**TASK TO COMPLETE**
Write out every line of the items below, character for character and in the same order.

**RECORD EXCERPTS**
⟨
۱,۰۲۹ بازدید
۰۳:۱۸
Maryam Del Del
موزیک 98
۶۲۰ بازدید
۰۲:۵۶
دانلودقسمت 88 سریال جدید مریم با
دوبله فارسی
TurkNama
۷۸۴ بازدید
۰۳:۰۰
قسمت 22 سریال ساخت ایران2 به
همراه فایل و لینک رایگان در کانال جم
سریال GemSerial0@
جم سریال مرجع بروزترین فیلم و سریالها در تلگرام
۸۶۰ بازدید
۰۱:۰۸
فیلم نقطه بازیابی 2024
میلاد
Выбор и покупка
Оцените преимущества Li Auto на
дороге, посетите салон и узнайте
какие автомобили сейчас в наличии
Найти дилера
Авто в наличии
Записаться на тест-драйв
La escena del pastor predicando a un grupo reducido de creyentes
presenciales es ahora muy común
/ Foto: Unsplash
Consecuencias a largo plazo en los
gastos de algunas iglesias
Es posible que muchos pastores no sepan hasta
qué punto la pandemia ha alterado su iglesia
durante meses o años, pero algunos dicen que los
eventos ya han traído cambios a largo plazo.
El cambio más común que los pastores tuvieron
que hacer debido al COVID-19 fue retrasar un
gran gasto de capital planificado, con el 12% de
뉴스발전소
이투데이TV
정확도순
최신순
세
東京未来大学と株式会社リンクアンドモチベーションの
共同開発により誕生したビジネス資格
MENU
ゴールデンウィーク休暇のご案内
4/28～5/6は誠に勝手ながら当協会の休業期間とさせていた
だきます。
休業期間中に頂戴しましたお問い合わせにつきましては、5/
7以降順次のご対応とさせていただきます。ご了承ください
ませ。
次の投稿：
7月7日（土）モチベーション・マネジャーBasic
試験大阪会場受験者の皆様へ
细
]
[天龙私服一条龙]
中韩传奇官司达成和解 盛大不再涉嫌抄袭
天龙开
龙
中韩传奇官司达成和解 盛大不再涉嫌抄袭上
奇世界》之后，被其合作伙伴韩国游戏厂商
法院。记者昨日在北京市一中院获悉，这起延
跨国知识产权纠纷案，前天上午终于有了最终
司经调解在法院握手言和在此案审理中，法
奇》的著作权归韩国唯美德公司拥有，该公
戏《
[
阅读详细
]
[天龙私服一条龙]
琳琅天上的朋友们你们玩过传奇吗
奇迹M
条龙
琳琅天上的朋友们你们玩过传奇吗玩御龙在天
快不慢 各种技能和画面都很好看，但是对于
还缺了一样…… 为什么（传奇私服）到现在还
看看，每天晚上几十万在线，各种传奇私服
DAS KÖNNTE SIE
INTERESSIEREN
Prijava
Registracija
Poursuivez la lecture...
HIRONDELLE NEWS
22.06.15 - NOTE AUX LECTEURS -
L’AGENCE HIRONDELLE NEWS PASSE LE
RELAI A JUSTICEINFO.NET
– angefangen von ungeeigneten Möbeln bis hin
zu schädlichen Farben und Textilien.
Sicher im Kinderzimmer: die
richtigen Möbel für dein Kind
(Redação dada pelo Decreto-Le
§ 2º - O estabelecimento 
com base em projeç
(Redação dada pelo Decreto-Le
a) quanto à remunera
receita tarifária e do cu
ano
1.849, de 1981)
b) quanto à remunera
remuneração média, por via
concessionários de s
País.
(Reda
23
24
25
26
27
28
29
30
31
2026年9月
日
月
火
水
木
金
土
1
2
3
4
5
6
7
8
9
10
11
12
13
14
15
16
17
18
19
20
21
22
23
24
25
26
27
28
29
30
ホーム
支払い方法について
⟩
**FINISHED TASK**
۱,۰۲۹ بازدید
۰۳:۱۸
Maryam Del Del
موزیک 98
۶۲۰ بازدید
۰۲:۵۶
دانلودقسمت 88 سریال جدید مریم با
دوبله فارسی
TurkNama
۷۸۴ بازدید
۰۳:۰۰
قسمت 22 سریال ساخت ایران2 به
همراه فایل و لینک رایگان در کانال جم
سریال GemSerial0@
جم سریال مرجع بروزترین فیلم و سریالها در تلگرام
۸۶۰ بازدید
۰۱:۰۸
فیلم نقطه بازیابی 2024
میلاد
Выбор и покупка
Оцените преимущества Li Auto на
дороге, посетите салон и узнайте
какие автомобили сейчас в наличии
Найти дилера
Авто в наличии
Записаться на тест-драйв
La escena del pastor predicando a un grupo reducido de creyentes
presenciales es ahora muy común
/ Foto: Unsplash
Consecuencias a largo plazo en los
gastos de algunas iglesias
Es posible que muchos pastores no sepan hasta
qué punto la pandemia ha alterado su iglesia
durante meses o años, pero algunos dicen que los
eventos ya han traído cambios a largo plazo.
El cambio más común que los pastores tuvieron
que hacer debido al COVID-19 fue retrasar un
gran gasto de capital planificado, con el 12% de
뉴스발전소
이투데이TV
정확도순
최신순
세
東京未来大学と株式会社リンクアンドモチベーションの
共同開発により誕生したビジネス資格
MENU
ゴールデンウィーク休暇のご案内
4/28～5/6は誠に勝手ながら当協会の休業期間とさせていた
だきます。
休業期間中に頂戴しましたお問い合わせにつきましては、5/
7以降順次のご対応とさせていただきます。ご了承ください
ませ。
次の投稿：
7月7日（土）モチベーション・マネジャーBasic
試験大阪会場受験者の皆様へ
细
]
[天龙私服一条龙]
中韩传奇官司达成和解 盛大不再涉嫌抄袭
天龙开
龙
中韩传奇官司达成和解 盛大不再涉嫌抄袭上
奇世界》之后，被其合作伙伴韩国游戏厂商
法院。记者昨日在北京市一中院获悉，这起延
跨国知识产权纠纷案，前天上午终于有了最终
司经调解在法院握手言和在此案审理中，法
奇》的著作权归韩国唯美德公司拥有，该公
戏《
[
阅读详细
]
[天龙私服一条龙]
琳琅天上的朋友们你们玩过传奇吗
奇迹M
条龙
琳琅天上的朋友们你们玩过传奇吗玩御龙在天
快不慢 各种技能和画面都很好看，但是对于
还缺了一样…… 为什么（传奇私服）到现在还
看看，每天晚上几十万在线，各种传奇私服
DAS KÖNNTE SIE
INTERESSIEREN
Prijava
Registracija
Poursuivez la lecture...
HIRONDELLE NEWS
22.06.15 - NOTE AUX LECTEURS -
L’AGENCE HIRONDELLE NEWS PASSE LE
RELAI A JUSTICEINFO.NET
– angefangen von ungeeigneten Möbeln bis hin
zu schädlichen Farben und Textilien.
Sicher im Kinderzimmer: die
richtigen Möbel für dein Kind
(Redação dada pelo Decreto-Le
§ 2º - O estabelecimento 
com base em projeç
(Redação dada pelo Decreto-Le
a) quanto à remunera
receita tarifária e do cu
ano
1.849, de 1981)
b) quanto à remunera
remuneração média, por via
concessionários de s
País.
(Reda
23
24
25
26
27
28
29
30
31
2026年9月
日
月
火
水
木
金
土
1
2
3
4
5
6
7
8
9
10
11
12
13
14
15
16
17
18
19
20
21
22
23
24
25
26
27
28
29
30
ホーム
支払い方法について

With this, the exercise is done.